● **PARTS OF THE EXERCISE**:
1. Copy the part of the Medicare Advantage newsletter between "What seniors have" and "marks from seniors.", inclusive.
2. Decide whether each statement agrees with the Medicare Advantage newsletter. Answer yes or no for each and quote the words that decide it. (a) The Milbank Quarterly article is titled "How Successful Is Medicare Advantage?" (b) Most seniors switch to a different plan during the annual enrollment period. (c) The Medicare Advantage program was strengthened in the 2003 Medicare Modernization Act.

PAGE EXCERPT Block Start

HLC Newsletter

Harvard Researchers Confirm Cost, Quality Benefits of Medicare Advantage

What seniors have known for a decade, academics are confirming.  The common sense is that Medicare Advantage delivers high quality and value in healthcare.

  • Since its strengthening in the 2003 Medicare Modernization Act, the Medicare Advantage program has consistently won high marks from seniors.
  • Now, Harvard economists confirm that the MA program outperforms conventional Medicare.
  • Their research is reported in a recent Milbank Quarterly.  The article is titled “How Successful Is Medicare Advantage?”
  • Healthcare leaders have long pointed to Medicare Advantage’s not-so-secret sauce:  consumer choice and competition at the core of its model.

Medicare Advantage’s consumer-centered, competition-based design is delivering exactly the kind of high-quality, high-value healthcare the doctor ordered.

  • The researchers conclude that “on average, MA plans offer care of equal or higher quality and for less cost than traditional Medicare . . . .”
  • MA options are private health plans providing coverage through this Medicare program.  The health plans compete to attract seniors to enroll in their plan.
  • Seniors have the option of changing plans during an annual enrollment period.  Most tend to stick with the plan they’ve already selected.  But the ability to switch plans makes MA plans work hard to keep their members happy.
  • As confirmed by the Milbank Quarterly research, competition among MA plans has driven up quality of care and value for each healthcare dollar.  The competition also benefits conventional, fee-for-service Medicare.  “In counties, greater MA penetration appears to improve [traditional Medicare’s] performance.”

Seniors in Medicare Advantage enjoy coordinated care, preventive services and other benefits that are lacking in conventional Medicare.

  • New York Times blogger Austin Frakt recently noted MA’s high quality.  MA beneficiaries get screened for breast cancer, diabetics get regular monitoring, and patients with chronic disease have their cholesterol tested.  MA plan members more likely get flu shots and other preventive care than standard Medicare patients.

PAGE EXCERPT Block End
INFORMATION Block Start

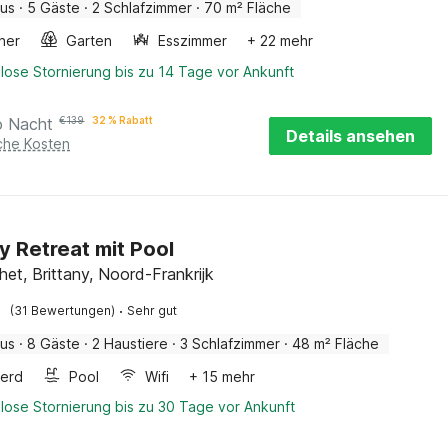
aus
·
5 Gäste
·
2 Schlafzimmer
·
70 m² Fläche
ner
Garten
Esszimmer
+ 22 mehr
lose Stornierung bis zu 14 Tage vor Ankunft
o Nacht
€
139
32 % Rabatt
Details ansehen
iche Kosten
ny Retreat mit Pool
het, Brittany, Noord-Frankrijk
·
(31 Bewertungen)
Sehr gut
aus
·
8 Gäste
·
2 Haustiere
·
3 Schlafzimmer
·
48 m² Fläche
erd
Pool
Wifi
+ 15 mehr
lose Stornierung bis zu 30 Tage vor Ankunft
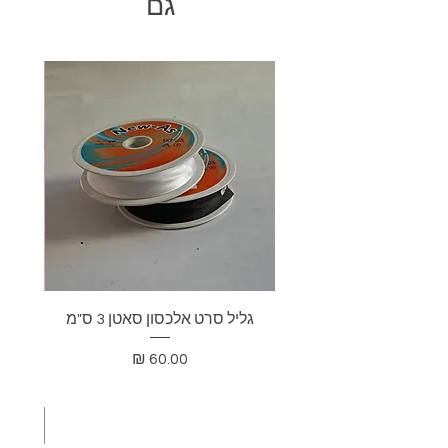
גם
גליל סרט אלכסון סאטן 3 ס"מ
בד דא
מחיר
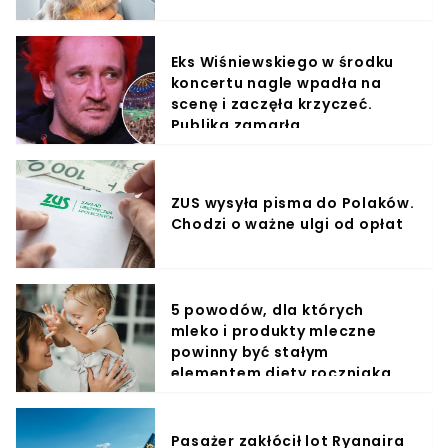
Eks Wiśniewskiego w środku
koncertu nagle wpadła na
scenę i zaczęła krzyczeć.
Publika zamarła
ZUS wysyła pisma do Polaków.
Chodzi o ważne ulgi od opłat
5 powodów, dla których
mleko i produkty mleczne
powinny być stałym
elementem diety roczniaka
Pasażer zakłócił lot Ryanaira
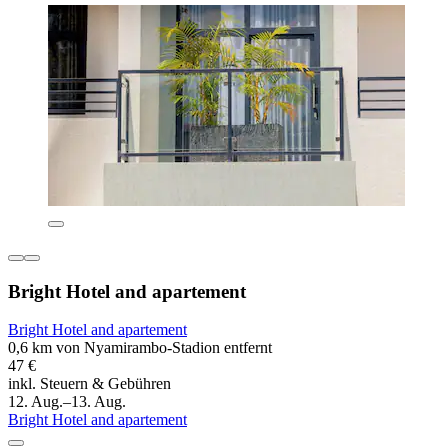
Bright Hotel and apartement
Bright Hotel and apartement
0,6 km von Nyamirambo-Stadion entfernt
47 €
inkl. Steuern & Gebühren
12. Aug.–13. Aug.
Bright Hotel and apartement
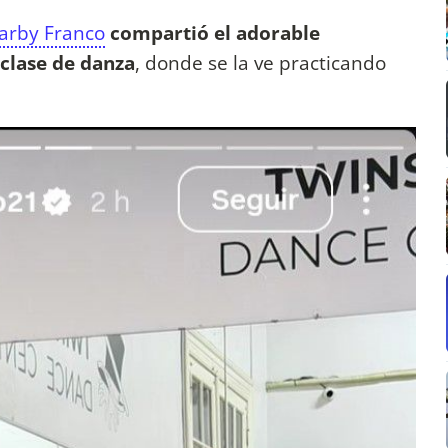
arby Franco
compartió el adorable
clase de danza
, donde se la ve practicando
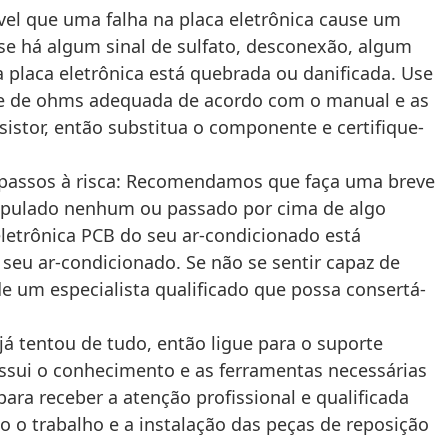
el que uma falha na placa eletrônica cause um
r se há algum sinal de sulfato, desconexão, algum
placa eletrônica está quebrada ou danificada. Use
dade de ohms adequada de acordo com o manual e as
stor, então substitua o componente e certifique-
 passos à risca: Recomendamos que faça uma breve
a pulado nenhum ou passado por cima de algo
eletrônica PCB do seu ar-condicionado está
seu ar-condicionado. Se não se sentir capaz de
 um especialista qualificado que possa consertá-
já tentou de tudo, então ligue para o suporte
ossui o conhecimento e as ferramentas necessárias
ara receber a atenção profissional e qualificada
o o trabalho e a instalação das peças de reposição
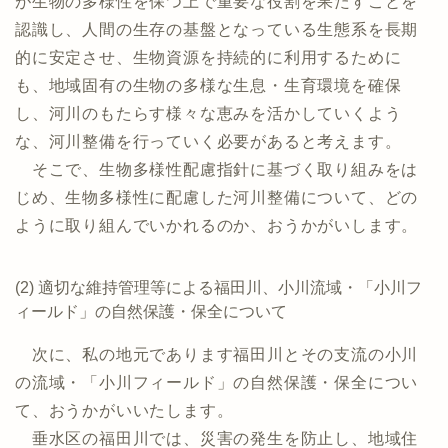
が生物の多様性を保つ上で重要な役割を果たすことを
認識し、人間の生存の基盤となっている生態系を長期
的に安定させ、生物資源を持続的に利用するために
も、地域固有の生物の多様な生息・生育環境を確保
し、河川のもたらす様々な恵みを活かしていくよう
な、河川整備を行っていく必要があると考えます。
そこで、生物多様性配慮指針に基づく取り組みをは
じめ、生物多様性に配慮した河川整備について、どの
ように取り組んでいかれるのか、おうかがいします。
(2) 適切な維持管理等による福田川、小川流域・「小川フ
ィールド」の自然保護・保全について
次に、私の地元であります福田川とその支流の小川
の流域・「小川フィールド」の自然保護・保全につい
て、おうかがいいたします。
垂水区の福田川では、災害の発生を防止し、地域住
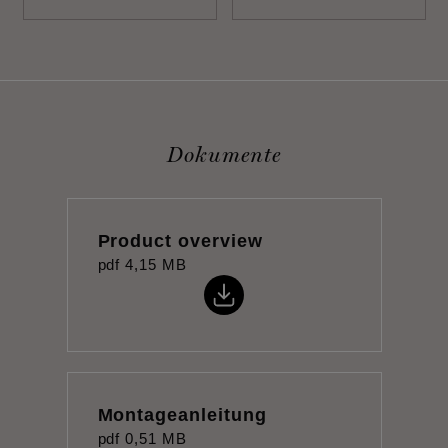
Dokumente
Product overview
pdf
4,15 MB
Montageanleitung
pdf
0,51 MB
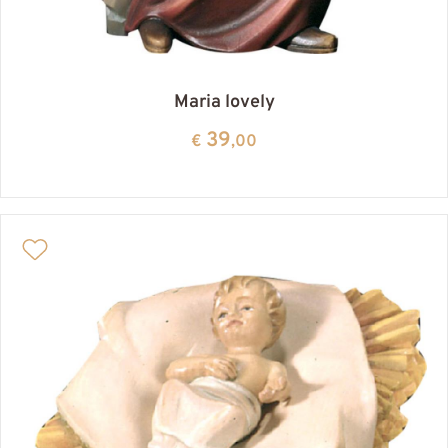
Maria lovely
39
€
,00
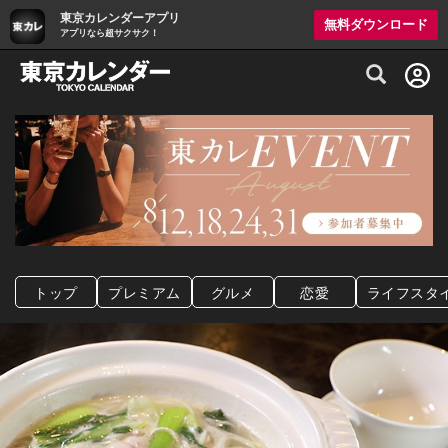
東京カレンダーアプリ
無料ダウンロード
アプリなら超サクサク！
グルメ情報・プレミアムレストラン予約サイト
トップ
プレミアム
グルメ
恋愛
ライフスタ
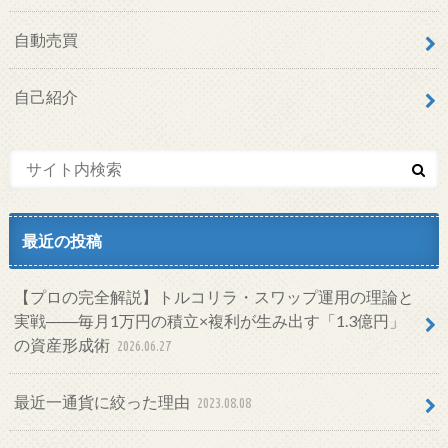
自動売買
自己紹介
最近の投稿
【プロの完全解説】トルコリラ・スワップ運用の理論と
実戦――毎月1万円の積立×複利が生み出す「1.3億円」
の資産形成術
2026.06.27
最近一通貨に絞った理由
2023.08.08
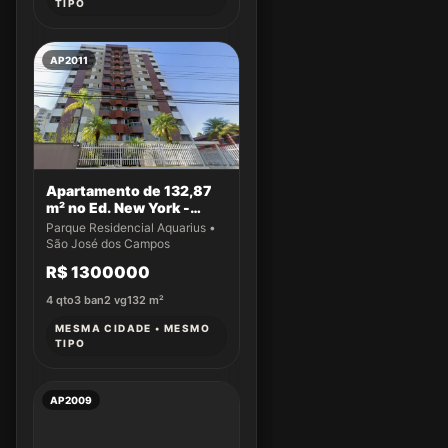
TIPO
AP2011
Apartamento de 132,87
m² no Ed. New York -
Apto 43
Parque Residencial Aquarius •
São José dos Campos
R$ 1300000
4
qto
3
ban
2
vg
132
m²
MESMA CIDADE • MESMO
TIPO
AP2009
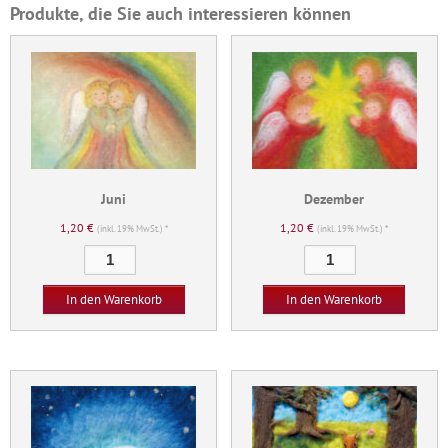
Produkte, die Sie auch interessieren können
Juni
Dezember
1,20
€
1,20
€
(inkl. 19% MwSt.) *
(inkl. 19% MwSt.) *
Juni
Dezember
Menge
Menge
In den Warenkorb
In den Warenkorb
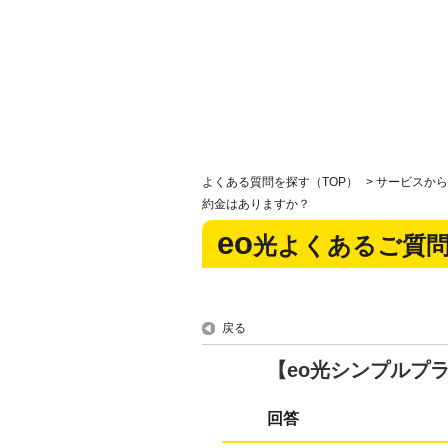
よくある質問を探す（TOP）
>
サービスから
約金はありますか？
eo
光よくあるご質
戻る
【eo光シンプルプ
回答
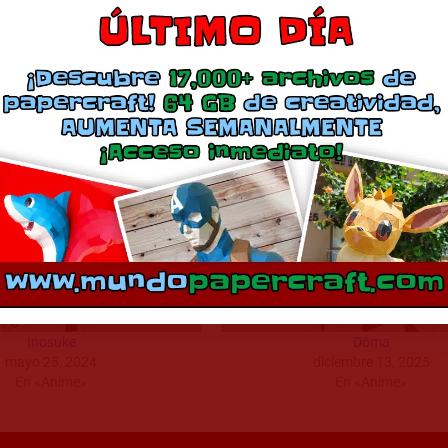
Descarga en 2
Comparte esto:
Más
Inosuke
Dōma
mayo 25, 2024
diciembre 13, 2025
En «Anime»
En «Anime»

INFORMATION Block End

● **ANSWERS TO THE EXERCISE**:
1.
What seniors have known for a decade, academics are confirming.  The common sense is that Medicare Advantage delivers high quality and value in healthcare.

  • Since its strengthening in the 2003 Medicare Modernization Act, the Medicare Advantage program has consistently won high marks from seniors.

2.
(a) Yes: "The article is titled “How Successful Is Medicare Advantage?”"
(b) No: "Most tend to stick with the plan they’ve already selected."
(c) Yes: "Since its strengthening in the 2003 Medicare Modernization Act"